SHORT PROBLEM: Return every line of the data below word for word, leaving out the pictures.

EXTRACTED DATA:
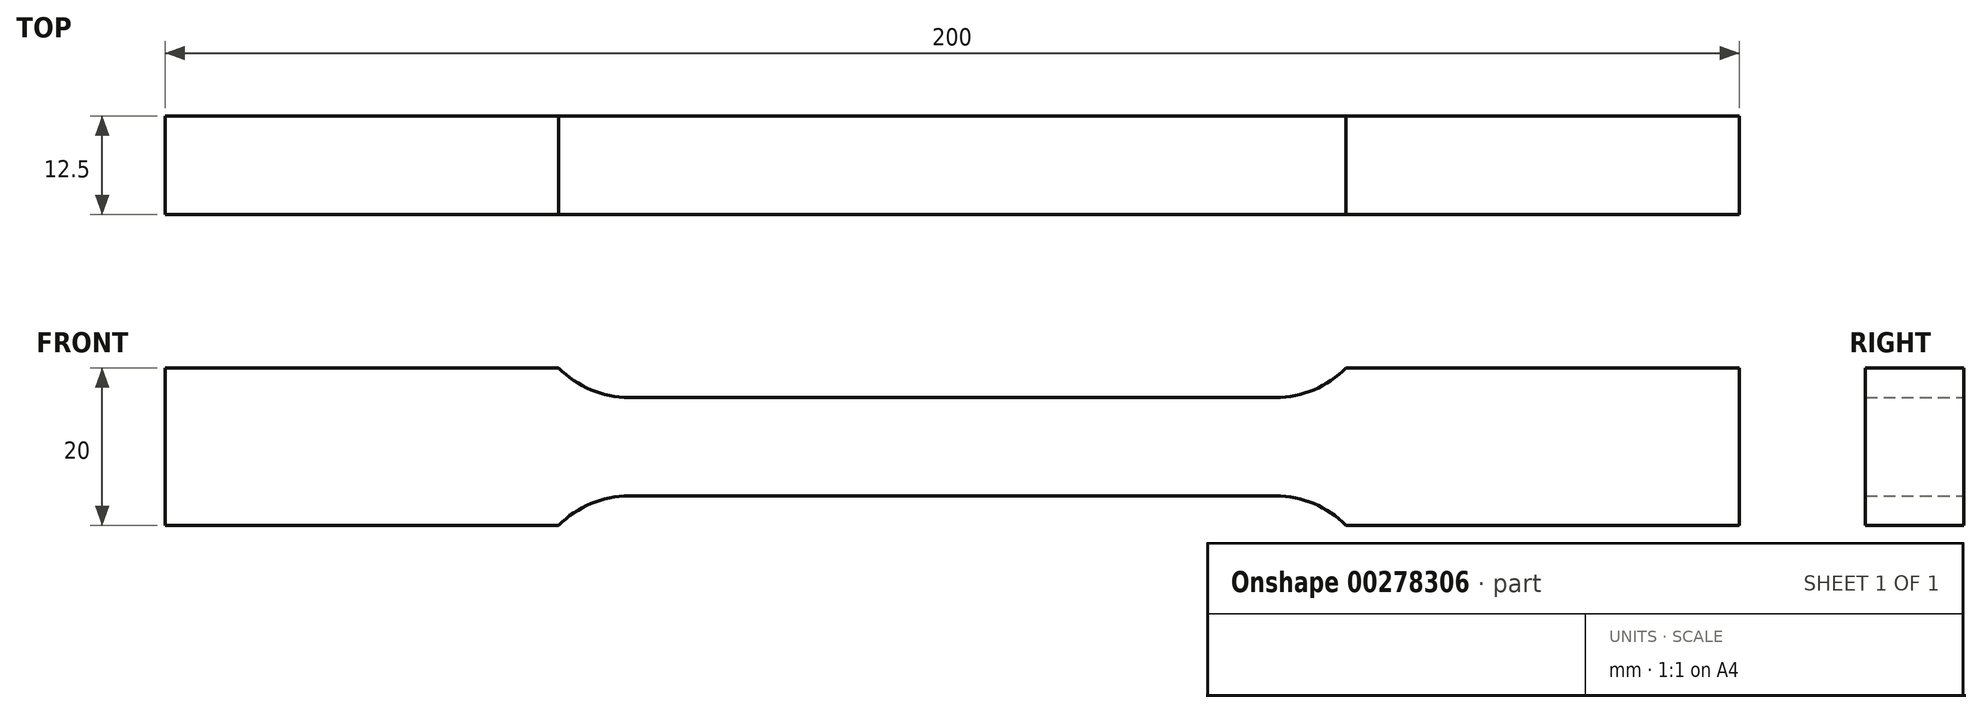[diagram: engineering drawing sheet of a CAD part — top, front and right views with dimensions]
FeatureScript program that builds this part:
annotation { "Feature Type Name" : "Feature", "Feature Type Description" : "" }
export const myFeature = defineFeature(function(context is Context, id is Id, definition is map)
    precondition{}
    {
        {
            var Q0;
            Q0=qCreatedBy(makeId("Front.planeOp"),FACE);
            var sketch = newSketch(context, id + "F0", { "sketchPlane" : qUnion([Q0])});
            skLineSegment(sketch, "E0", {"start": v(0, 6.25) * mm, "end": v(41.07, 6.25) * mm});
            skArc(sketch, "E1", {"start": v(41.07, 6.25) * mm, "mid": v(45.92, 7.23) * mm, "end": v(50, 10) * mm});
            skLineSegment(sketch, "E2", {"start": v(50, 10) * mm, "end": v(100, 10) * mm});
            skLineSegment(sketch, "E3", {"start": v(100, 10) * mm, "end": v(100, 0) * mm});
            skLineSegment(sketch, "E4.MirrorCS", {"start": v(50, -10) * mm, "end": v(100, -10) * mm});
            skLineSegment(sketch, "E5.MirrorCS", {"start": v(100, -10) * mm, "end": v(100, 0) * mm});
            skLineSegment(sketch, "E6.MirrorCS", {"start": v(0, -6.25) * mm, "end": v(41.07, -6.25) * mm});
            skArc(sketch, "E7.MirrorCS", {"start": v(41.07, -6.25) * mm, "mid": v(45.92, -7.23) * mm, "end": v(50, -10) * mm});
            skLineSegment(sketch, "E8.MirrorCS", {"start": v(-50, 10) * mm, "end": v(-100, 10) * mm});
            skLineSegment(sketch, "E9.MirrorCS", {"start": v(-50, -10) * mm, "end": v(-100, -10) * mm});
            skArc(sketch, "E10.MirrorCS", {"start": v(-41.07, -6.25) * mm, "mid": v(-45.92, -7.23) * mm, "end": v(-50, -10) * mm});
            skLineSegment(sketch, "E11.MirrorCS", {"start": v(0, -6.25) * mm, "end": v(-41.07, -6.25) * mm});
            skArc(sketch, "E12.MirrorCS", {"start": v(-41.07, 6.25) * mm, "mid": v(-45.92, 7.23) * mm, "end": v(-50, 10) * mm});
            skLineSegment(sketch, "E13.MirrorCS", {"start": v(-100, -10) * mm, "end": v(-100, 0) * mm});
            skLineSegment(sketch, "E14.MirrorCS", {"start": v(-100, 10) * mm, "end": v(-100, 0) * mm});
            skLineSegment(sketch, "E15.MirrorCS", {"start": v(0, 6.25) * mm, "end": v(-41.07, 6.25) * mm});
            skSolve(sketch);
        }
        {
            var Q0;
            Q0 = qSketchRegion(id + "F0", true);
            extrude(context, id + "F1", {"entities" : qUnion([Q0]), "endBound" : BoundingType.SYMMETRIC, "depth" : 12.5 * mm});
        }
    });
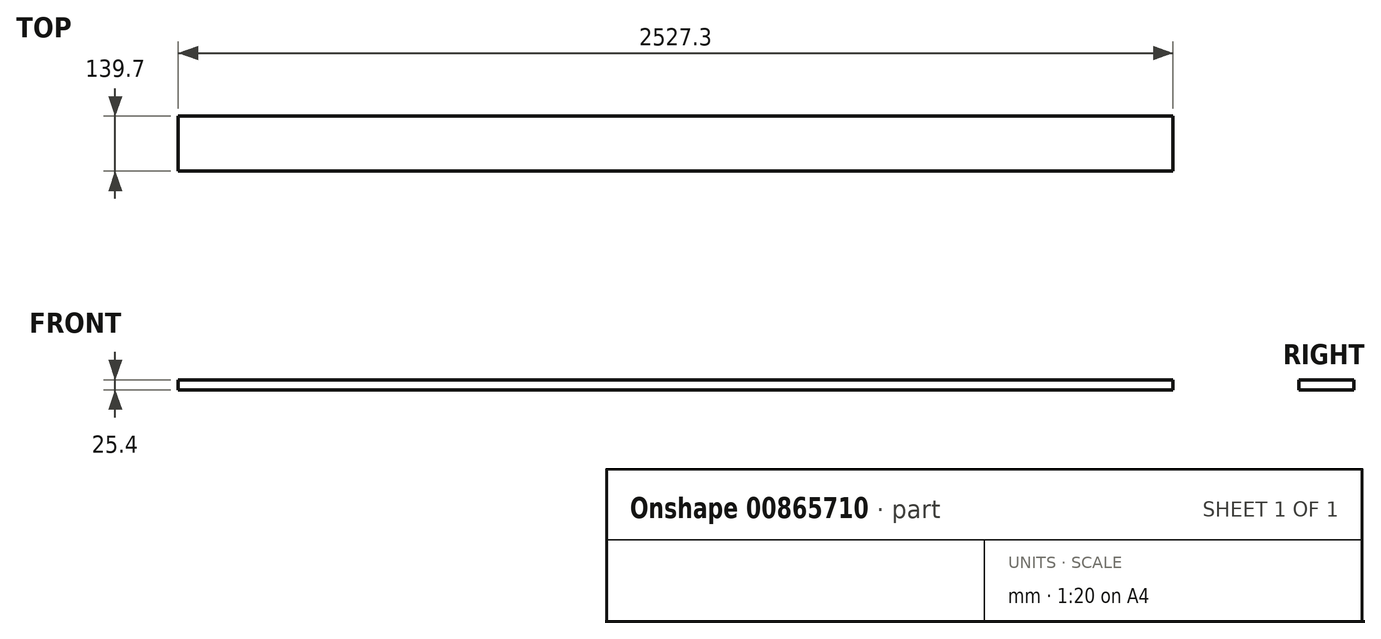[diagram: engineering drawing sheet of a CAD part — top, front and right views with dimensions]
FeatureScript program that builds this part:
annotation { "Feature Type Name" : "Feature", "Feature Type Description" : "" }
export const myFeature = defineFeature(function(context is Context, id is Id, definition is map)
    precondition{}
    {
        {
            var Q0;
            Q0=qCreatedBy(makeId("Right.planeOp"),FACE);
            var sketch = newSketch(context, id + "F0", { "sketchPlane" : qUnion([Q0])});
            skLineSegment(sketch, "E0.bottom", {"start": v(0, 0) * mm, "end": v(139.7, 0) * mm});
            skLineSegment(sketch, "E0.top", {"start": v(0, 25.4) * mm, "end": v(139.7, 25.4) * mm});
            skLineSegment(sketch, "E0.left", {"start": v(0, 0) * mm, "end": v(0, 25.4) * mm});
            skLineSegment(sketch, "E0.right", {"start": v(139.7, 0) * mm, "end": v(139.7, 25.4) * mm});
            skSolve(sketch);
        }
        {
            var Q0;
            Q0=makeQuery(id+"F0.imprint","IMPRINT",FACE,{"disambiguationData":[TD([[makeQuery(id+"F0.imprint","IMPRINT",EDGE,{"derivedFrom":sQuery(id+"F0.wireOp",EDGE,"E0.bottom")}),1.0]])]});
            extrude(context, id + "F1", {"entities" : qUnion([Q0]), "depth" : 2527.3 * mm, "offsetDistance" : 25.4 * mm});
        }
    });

THE ANSWER:
[diagram: engineering drawing sheet of a CAD part — top, front and right views with dimensions]
FeatureScript program that builds this part:
annotation { "Feature Type Name" : "Feature", "Feature Type Description" : "" }
export const myFeature = defineFeature(function(context is Context, id is Id, definition is map)
    precondition{}
    {
        {
            var Q0;
            Q0=qCreatedBy(makeId("Front.planeOp"),FACE);
            var sketch = newSketch(context, id + "F0", { "sketchPlane" : qUnion([Q0])});
            skLineSegment(sketch, "E0", {"start": v(0, 6.25) * mm, "end": v(41.07, 6.25) * mm});
            skArc(sketch, "E1", {"start": v(41.07, 6.25) * mm, "mid": v(45.92, 7.23) * mm, "end": v(50, 10) * mm});
            skLineSegment(sketch, "E2", {"start": v(50, 10) * mm, "end": v(100, 10) * mm});
            skLineSegment(sketch, "E3", {"start": v(100, 10) * mm, "end": v(100, 0) * mm});
            skLineSegment(sketch, "E4.MirrorCS", {"start": v(50, -10) * mm, "end": v(100, -10) * mm});
            skLineSegment(sketch, "E5.MirrorCS", {"start": v(100, -10) * mm, "end": v(100, 0) * mm});
            skLineSegment(sketch, "E6.MirrorCS", {"start": v(0, -6.25) * mm, "end": v(41.07, -6.25) * mm});
            skArc(sketch, "E7.MirrorCS", {"start": v(41.07, -6.25) * mm, "mid": v(45.92, -7.23) * mm, "end": v(50, -10) * mm});
            skLineSegment(sketch, "E8.MirrorCS", {"start": v(-50, 10) * mm, "end": v(-100, 10) * mm});
            skLineSegment(sketch, "E9.MirrorCS", {"start": v(-50, -10) * mm, "end": v(-100, -10) * mm});
            skArc(sketch, "E10.MirrorCS", {"start": v(-41.07, -6.25) * mm, "mid": v(-45.92, -7.23) * mm, "end": v(-50, -10) * mm});
            skLineSegment(sketch, "E11.MirrorCS", {"start": v(0, -6.25) * mm, "end": v(-41.07, -6.25) * mm});
            skArc(sketch, "E12.MirrorCS", {"start": v(-41.07, 6.25) * mm, "mid": v(-45.92, 7.23) * mm, "end": v(-50, 10) * mm});
            skLineSegment(sketch, "E13.MirrorCS", {"start": v(-100, -10) * mm, "end": v(-100, 0) * mm});
            skLineSegment(sketch, "E14.MirrorCS", {"start": v(-100, 10) * mm, "end": v(-100, 0) * mm});
            skLineSegment(sketch, "E15.MirrorCS", {"start": v(0, 6.25) * mm, "end": v(-41.07, 6.25) * mm});
            skSolve(sketch);
        }
        {
            var Q0;
            Q0 = qSketchRegion(id + "F0", true);
            extrude(context, id + "F1", {"entities" : qUnion([Q0]), "endBound" : BoundingType.SYMMETRIC, "depth" : 12.5 * mm});
        }
    });
[diagram: engineering drawing sheet of a CAD part — top, front and right views with dimensions]
FeatureScript program that builds this part:
annotation { "Feature Type Name" : "Feature", "Feature Type Description" : "" }
export const myFeature = defineFeature(function(context is Context, id is Id, definition is map)
    precondition{}
    {
        {
            var Q0;
            Q0=qCreatedBy(makeId("Right.planeOp"),FACE);
            var sketch = newSketch(context, id + "F0", { "sketchPlane" : qUnion([Q0])});
            skLineSegment(sketch, "E0.bottom", {"start": v(0, 0) * mm, "end": v(139.7, 0) * mm});
            skLineSegment(sketch, "E0.top", {"start": v(0, 25.4) * mm, "end": v(139.7, 25.4) * mm});
            skLineSegment(sketch, "E0.left", {"start": v(0, 0) * mm, "end": v(0, 25.4) * mm});
            skLineSegment(sketch, "E0.right", {"start": v(139.7, 0) * mm, "end": v(139.7, 25.4) * mm});
            skSolve(sketch);
        }
        {
            var Q0;
            Q0=makeQuery(id+"F0.imprint","IMPRINT",FACE,{"disambiguationData":[TD([[makeQuery(id+"F0.imprint","IMPRINT",EDGE,{"derivedFrom":sQuery(id+"F0.wireOp",EDGE,"E0.bottom")}),1.0]])]});
            extrude(context, id + "F1", {"entities" : qUnion([Q0]), "depth" : 2527.3 * mm, "offsetDistance" : 25.4 * mm});
        }
    });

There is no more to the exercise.